As of Sunday evening, a total of 33,130,333 people had received at least one vaccine dose, representing 64.5% of the total population. That puts Korea ahead of the US and Japan, which began their vaccination programs earlier.

At the current rate of vaccination, the government is set to reach its goal of having 70% of the public vaccinated with at least one dose of a COVID-19 vaccine before the Chuseok holiday.

But only 20,036,176 of the population is fully vaccinated, representing 39% of the total. The government believes that the full vaccination rate will approach 50% in September, but we must keep working to raise the vaccination rate.

While vaccinations are increasing, the infection rate remains high. The seven-day rolling average for new cases in the greater Seoul area set a pandemic record of 1,234. The Seoul area has accounted for 74% of domestic transmissions of COVID-19 for the past three days.
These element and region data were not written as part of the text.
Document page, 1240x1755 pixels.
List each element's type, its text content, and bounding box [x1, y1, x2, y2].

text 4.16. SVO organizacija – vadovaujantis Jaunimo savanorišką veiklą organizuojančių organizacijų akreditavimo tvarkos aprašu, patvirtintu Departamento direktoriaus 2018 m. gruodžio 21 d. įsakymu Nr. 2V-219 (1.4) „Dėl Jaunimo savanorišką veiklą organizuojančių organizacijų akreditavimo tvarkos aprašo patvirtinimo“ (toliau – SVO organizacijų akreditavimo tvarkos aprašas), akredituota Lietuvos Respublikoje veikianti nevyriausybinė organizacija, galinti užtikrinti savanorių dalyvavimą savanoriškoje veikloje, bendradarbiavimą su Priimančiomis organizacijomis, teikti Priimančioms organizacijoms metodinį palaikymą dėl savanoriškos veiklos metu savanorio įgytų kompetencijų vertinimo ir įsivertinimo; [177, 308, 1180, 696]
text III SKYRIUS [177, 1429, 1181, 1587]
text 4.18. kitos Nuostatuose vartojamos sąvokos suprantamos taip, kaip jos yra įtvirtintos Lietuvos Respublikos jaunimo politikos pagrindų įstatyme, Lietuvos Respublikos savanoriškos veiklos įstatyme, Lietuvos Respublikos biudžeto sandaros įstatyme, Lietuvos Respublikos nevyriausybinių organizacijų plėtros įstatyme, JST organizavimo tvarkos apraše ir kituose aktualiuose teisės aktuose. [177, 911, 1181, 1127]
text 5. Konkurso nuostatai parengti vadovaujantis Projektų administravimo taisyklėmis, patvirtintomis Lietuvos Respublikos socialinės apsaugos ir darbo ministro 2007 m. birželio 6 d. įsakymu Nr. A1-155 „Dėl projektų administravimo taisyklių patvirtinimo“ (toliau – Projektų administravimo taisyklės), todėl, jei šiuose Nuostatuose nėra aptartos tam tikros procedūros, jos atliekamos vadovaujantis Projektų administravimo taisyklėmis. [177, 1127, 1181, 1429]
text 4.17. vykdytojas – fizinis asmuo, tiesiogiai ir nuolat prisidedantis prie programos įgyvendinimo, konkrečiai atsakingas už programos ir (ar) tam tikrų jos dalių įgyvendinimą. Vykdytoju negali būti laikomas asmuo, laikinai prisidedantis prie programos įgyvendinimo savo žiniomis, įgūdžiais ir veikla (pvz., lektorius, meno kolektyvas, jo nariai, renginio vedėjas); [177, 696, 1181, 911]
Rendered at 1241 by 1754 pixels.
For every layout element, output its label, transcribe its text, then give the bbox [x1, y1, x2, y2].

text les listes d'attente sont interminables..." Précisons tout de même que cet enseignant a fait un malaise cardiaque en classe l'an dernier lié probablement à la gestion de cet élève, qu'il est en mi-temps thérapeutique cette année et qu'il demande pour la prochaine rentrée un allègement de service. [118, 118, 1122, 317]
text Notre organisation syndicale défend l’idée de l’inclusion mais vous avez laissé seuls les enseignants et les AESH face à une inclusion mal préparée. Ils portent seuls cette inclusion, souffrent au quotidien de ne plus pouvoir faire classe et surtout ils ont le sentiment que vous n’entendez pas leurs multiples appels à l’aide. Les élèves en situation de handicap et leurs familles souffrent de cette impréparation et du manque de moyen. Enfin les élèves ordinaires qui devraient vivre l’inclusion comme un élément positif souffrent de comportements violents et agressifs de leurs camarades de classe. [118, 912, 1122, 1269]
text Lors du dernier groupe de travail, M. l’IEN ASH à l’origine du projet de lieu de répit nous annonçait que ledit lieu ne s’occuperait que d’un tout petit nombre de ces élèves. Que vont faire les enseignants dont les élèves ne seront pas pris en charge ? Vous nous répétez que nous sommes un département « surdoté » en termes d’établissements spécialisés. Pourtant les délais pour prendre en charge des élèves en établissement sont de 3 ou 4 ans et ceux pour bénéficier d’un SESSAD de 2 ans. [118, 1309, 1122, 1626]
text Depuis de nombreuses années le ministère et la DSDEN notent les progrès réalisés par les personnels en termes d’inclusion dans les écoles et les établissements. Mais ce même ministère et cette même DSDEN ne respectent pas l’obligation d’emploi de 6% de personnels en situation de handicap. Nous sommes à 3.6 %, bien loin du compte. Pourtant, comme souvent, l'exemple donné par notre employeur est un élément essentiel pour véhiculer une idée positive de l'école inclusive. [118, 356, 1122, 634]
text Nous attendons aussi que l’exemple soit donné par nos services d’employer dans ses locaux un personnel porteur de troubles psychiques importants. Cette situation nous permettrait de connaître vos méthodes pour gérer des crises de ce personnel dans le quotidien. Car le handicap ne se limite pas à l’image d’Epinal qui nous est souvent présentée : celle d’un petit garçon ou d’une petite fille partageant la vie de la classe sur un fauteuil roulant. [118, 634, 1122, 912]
We need to prepare thoroughly for the possibility of infections in the Seoul area spilling over into other parts of the country during the upcoming Chuseok holiday. The government had adjusted the social distancing rules by allowing private gatherings of up to eight people, as long as fully vaccinated individuals are present. Something else that sets this Chuseok apart from previous holidays during the pandemic is the pervasiveness of the highly infectious Delta variant of the coronavirus.

The need to minimize visits to relatives and to strictly adhere to COVID-19 restrictions over the holiday cannot be overemphasized.

The government predicts that the daily caseload will peak around 2,000-2,300 on Sept. 20, then enter a decline. Needless to say, that presumes that the vaccination campaign stays on track and that COVID-19 restrictions are complied with over Chuseok.

That would let Korean society move one step closer to finding a way to learn to live with COVID-19. It’s time for us to make one final push to restore normal routines as we remember how much our neighbors have suffered during the pandemic.